— TEXT EXCERPT —
----------------------------------------

JuliaDiff / ChainRulesCore.jl

AD-backend agnostic system defining custom forward and reverse mode rules. This is the light weight core to allow you to define rules for your functions in your packages, without depending on any particular AD system.
Other
258 stars 62 forks source link

Tangents vs Cotangents #160

Open willtebbutt opened 4 years ago

willtebbutt commented 4 years ago

We don't currently maintain a distinction between tangents and cotangents in ChainRules. I've yet to come up with an example where it matters whether or not you do, but it would be good to understand this sooner rather than later.

oxinabox commented 4 years ago

The Swift folk used to make a distrinction, and then swapped away from it to treating them the same.

They are pretty smart about this, so I think we can follow their lead. It would be good if someone could find their notes on that

nickrobinson251 commented 4 years ago

https://github.com/apple/swift/pull/24825 (and docs on their types https://github.com/tensorflow/swift/blob/master/docs/DifferentiableTypes.md)

willtebbutt commented 4 years ago

Good enough for me. I'm going to close this and move on with life.

oxinabox commented 4 years ago

Actually, maybe not. Looking at apple/swift#24825 many of their reasons don't apply to us. Because julia doesn't have a static type system. So perhaps this bears some more thought

sethaxen commented 4 years ago

Looking at the rules in ChainRules, we do use the tangents and cotangents differently. For the pushforwards, we always (I think) maintain the right type constraints and such so that the output of a function is tangent to the output of the primal. However, specifically for functions of AbstractArrays, we don't. In fact, the pullbacks are technically pulling back over a different primal function than the one we actually evaluated.

----------------------------------------

— DATA SECTION —
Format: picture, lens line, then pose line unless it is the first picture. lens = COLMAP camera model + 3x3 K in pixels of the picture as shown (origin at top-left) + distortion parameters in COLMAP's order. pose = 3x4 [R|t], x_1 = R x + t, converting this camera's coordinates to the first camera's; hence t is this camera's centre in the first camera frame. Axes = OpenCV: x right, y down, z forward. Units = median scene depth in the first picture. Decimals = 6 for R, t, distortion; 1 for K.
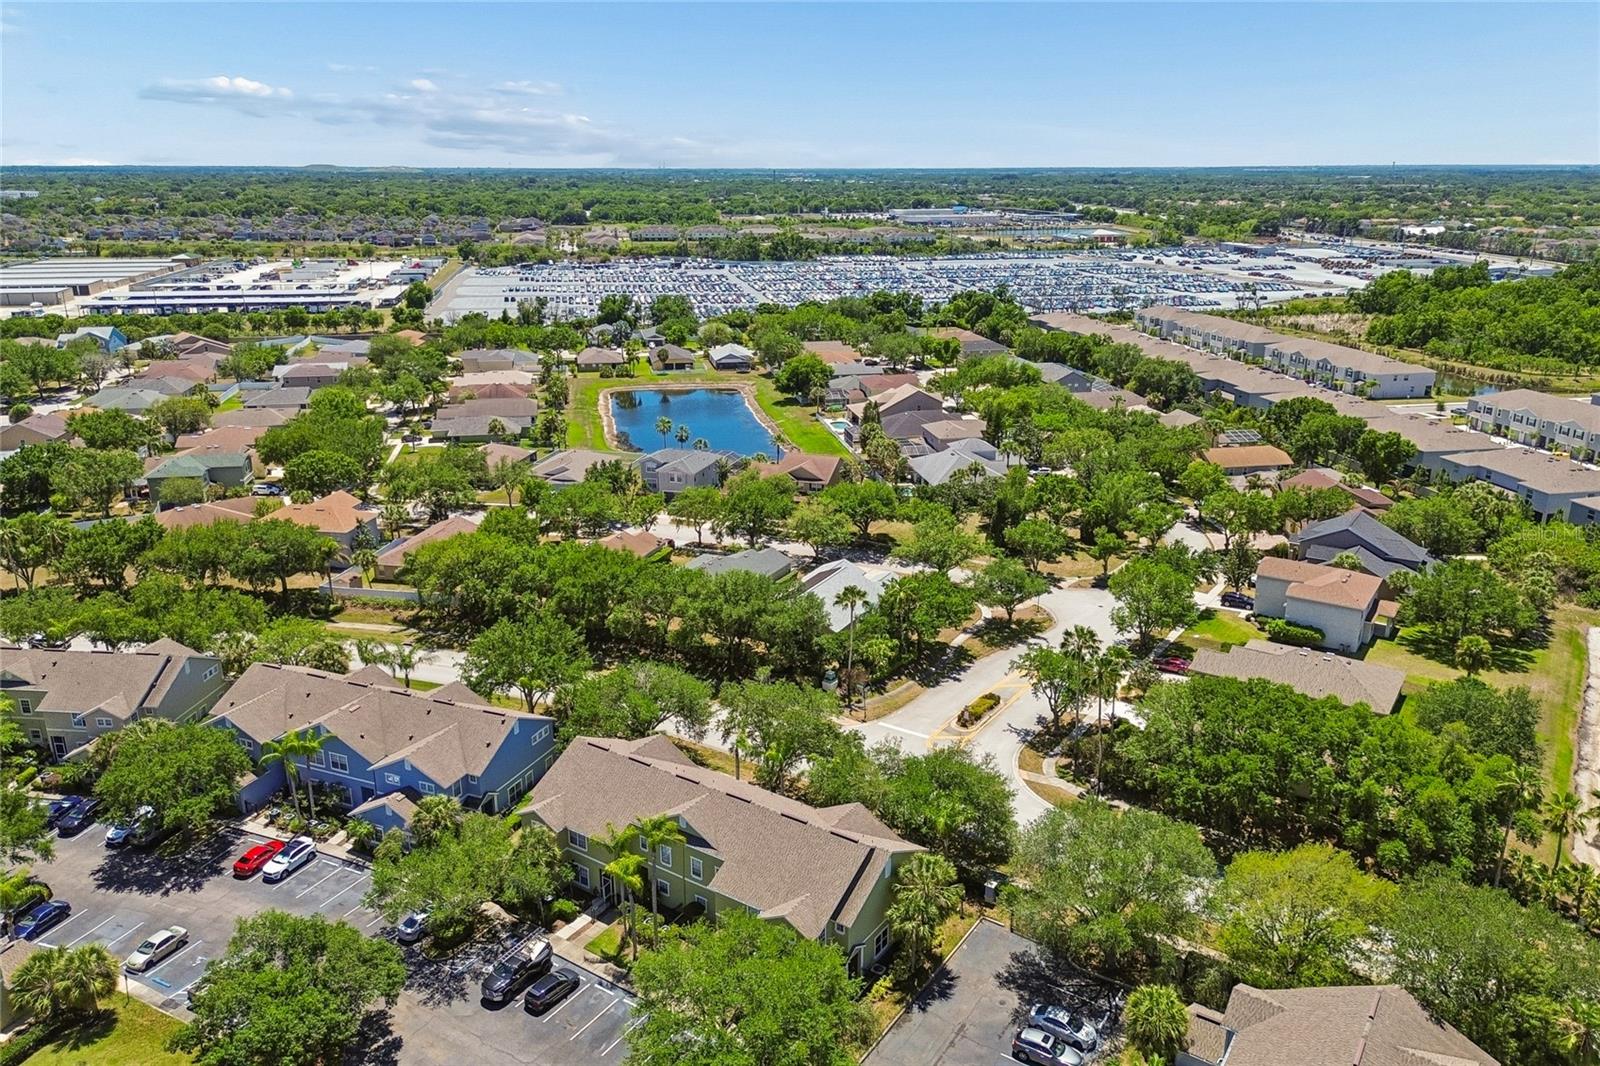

----------------------------------------

— QUESTIONS —
[1] Please list every username that posts a comment in the tangents vs cotangents thread, counting each one only once.
[2] Answer these from the tangents vs cotangents thread:
(a) How many stars does the repository have?
(b) What number does the thread itself carry?
(c) According to oxinabox, why might many of the Swift reasons not apply to Julia?
[3] Go on with the tangents vs cotangents thread from its last sentence.

— ANSWERS BY TASK —
[1]
willtebbutt
oxinabox
nickrobinson251
sethaxen

[2]
(a) 258
(b) 160
(c) Because Julia doesn't have a static type system.

[3]
Many functions of abstract arrays in Base can generally be described as an embedding into the Arrays, followed by an operation, followed by another embedding into some other space. In the forward pass, those embeddings are implicitly used to project to the tangent at the primal values. The same should happen in reverse to project to the cotangent spaces. However, the general rrules implemented for AbstractArrays leave out the embeddings, instead behaving as though they were already passed something embedded into the Arrays. Consequently, the pullback does not project its output to the cotangent space of the input to the primal function. Since operations on differentials are linear, we can usually get away with this (that is, some pullbacks will project, others won't), so long as the constructor of the AbstractArray subtype eventually projects. (i.e., accumulate-then-project instead of project-then-accumulate). That inversion of the operation order basically stops working the instant a function of the abstract array effectively ignores its embedding into the arrays. Then the change in order matters. (e.g. calling .data in Symmetric, as discussed in https://github.com/JuliaDiff/ChainRules.jl/issues/191).

Sorry for the slight (co)tangent.